▶ **About this task**:
Word for word, copy the records and drop the pictures.

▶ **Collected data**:

•••••

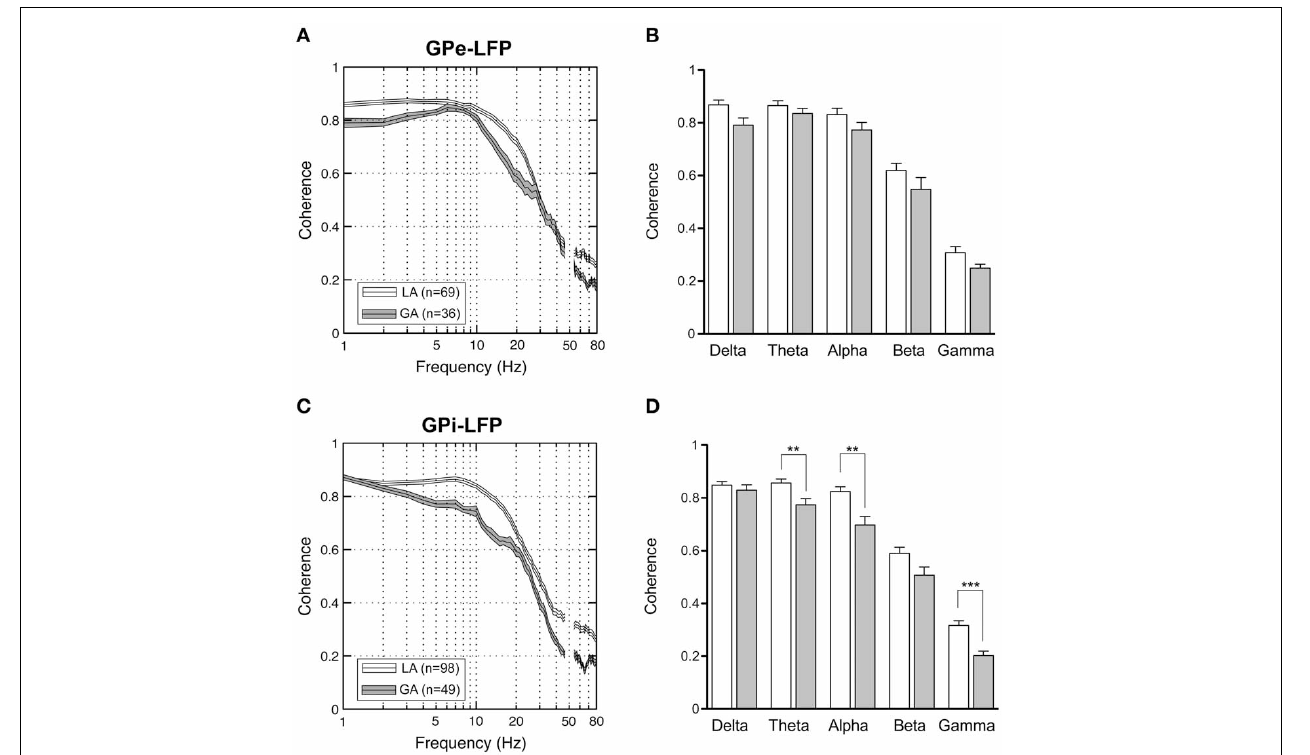
FIGURE 8 | LFP–LFP coherence analysis of pallidal LFPs. For each pair of LFP recordings from GPe and GPi of patients operated under LA and GA, respectively, coherence was computed and averaged. (A,C) Grand averages of coherence spectra (mean ± s.e.m.) for GPe (A) and GPi (B) recordings (frequency range, 1–80Hz). Highest coherence was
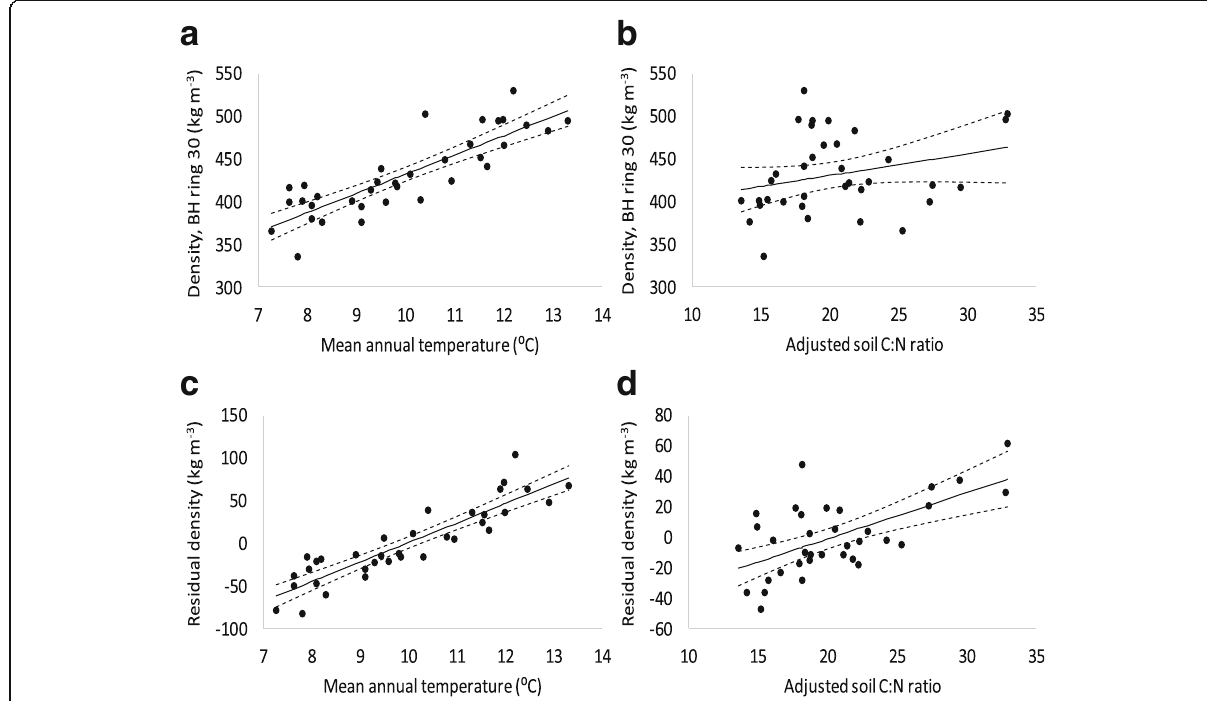
Fig. 1 Relationships between the predicted breast height wood density of ring 30 from pith and temperature and adjusted soil C:N ratio (i.e. C/ (N − 0.014). a Wood density vs mean annual temperature. b Wood density vs adjusted soil C:N ratio. c residuals from wood density= a + b × (adjusted soil C:N ratio) regression vs mean annual temperature. d Residuals from wood density = a + b × (mean annual temperature) regression vs adjusted soil C:N ratio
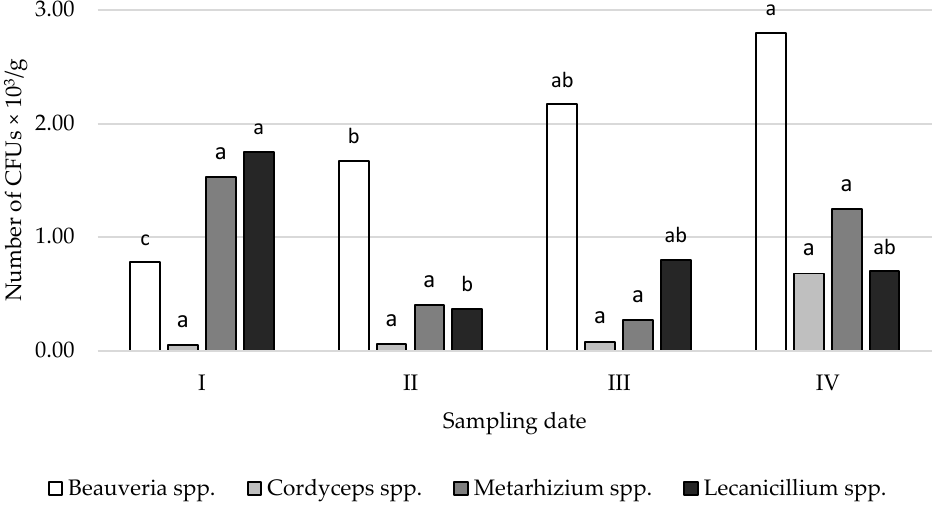
Figure 4. Average density of CFUs of entomopathogenic fungi in forest soils collected in Chodów, depending on the date of sampling for research. abc Statistically significant differences between the concentration of CFUs of entomopathogenic fungi in the studied soils and the time of the study.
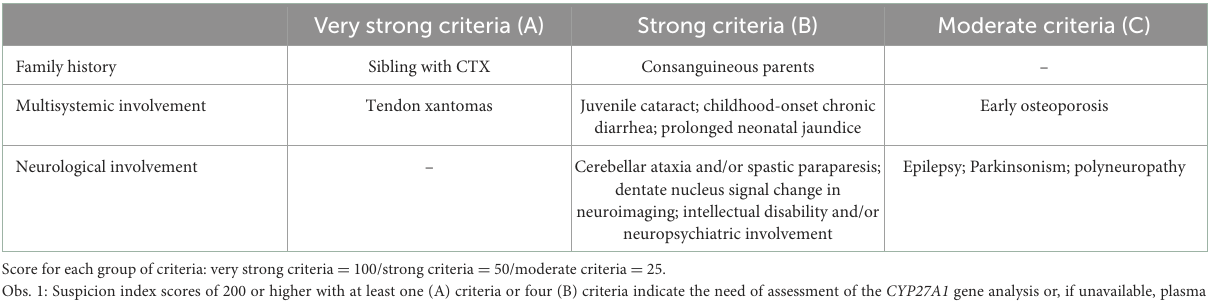
TABLE 1 Mignarri suspicion index for CTX [adapted and modified from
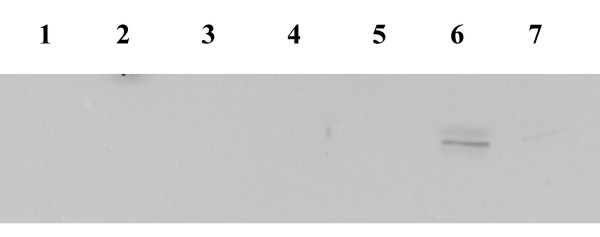
Western blotting of cytochrome c released from mitochondria. Jurkat cells (5 × 105/ml) were treated with Pep27anal2 at 12.5 μM for 1 h, 2 h, and 4 h, and at 62.5 μM for 4 h. Mitochondria were pelleted by centrifugation, and the supernatants retained. As a control, mitochondria were treated with 0.1% (vol/vol) SDS, which induces cytochrome c release from mitochondria. Protein from each fraction was subjected to SDS/PAGE for Western blot analysis using an anti-cytochrome c antibody. 1, the result of analyzing 50 μg of cytosol after adding no Pep27anal2; 2, 50 μg cytosol after 12.5 μM for 1 hr; 3, 50 μg cytosol after 12.5 μM Pep27anal2 for 2 hr; 4, 50 μg cytosol after 12.5 μM Pep27anal2 for 4 hr; 5, 50 μg cytosol after 62.5 μM Pep27anal2 for 4 hr; 6, 50 μg mitosol after 0.1% SDS; 7, 25 μg mitosol after 0.1% SDS.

•••••

▶ **Response box**:
FIGURE 8 | LFP–LFP coherence analysis of pallidal LFPs. For each pair of LFP recordings from GPe and GPi of patients operated under LA and GA, respectively, coherence was computed and averaged. (A,C) Grand averages of coherence spectra (mean ± s.e.m.) for GPe (A) and GPi (B) recordings (frequency range, 1–80Hz). Highest coherence was
Fig. 1 Relationships between the predicted breast height wood density of ring 30 from pith and temperature and adjusted soil C:N ratio (i.e. C/ (N − 0.014). a Wood density vs mean annual temperature. b Wood density vs adjusted soil C:N ratio. c residuals from wood density= a + b × (adjusted soil C:N ratio) regression vs mean annual temperature. d Residuals from wood density = a + b × (mean annual temperature) regression vs adjusted soil C:N ratio
Figure 4. Average density of CFUs of entomopathogenic fungi in forest soils collected in Chodów, depending on the date of sampling for research. abc Statistically significant differences between the concentration of CFUs of entomopathogenic fungi in the studied soils and the time of the study.
TABLE 1 Mignarri suspicion index for CTX [adapted and modified from
Western blotting of cytochrome c released from mitochondria. Jurkat cells (5 × 105/ml) were treated with Pep27anal2 at 12.5 μM for 1 h, 2 h, and 4 h, and at 62.5 μM for 4 h. Mitochondria were pelleted by centrifugation, and the supernatants retained. As a control, mitochondria were treated with 0.1% (vol/vol) SDS, which induces cytochrome c release from mitochondria. Protein from each fraction was subjected to SDS/PAGE for Western blot analysis using an anti-cytochrome c antibody. 1, the result of analyzing 50 μg of cytosol after adding no Pep27anal2; 2, 50 μg cytosol after 12.5 μM for 1 hr; 3, 50 μg cytosol after 12.5 μM Pep27anal2 for 2 hr; 4, 50 μg cytosol after 12.5 μM Pep27anal2 for 4 hr; 5, 50 μg cytosol after 62.5 μM Pep27anal2 for 4 hr; 6, 50 μg mitosol after 0.1% SDS; 7, 25 μg mitosol after 0.1% SDS.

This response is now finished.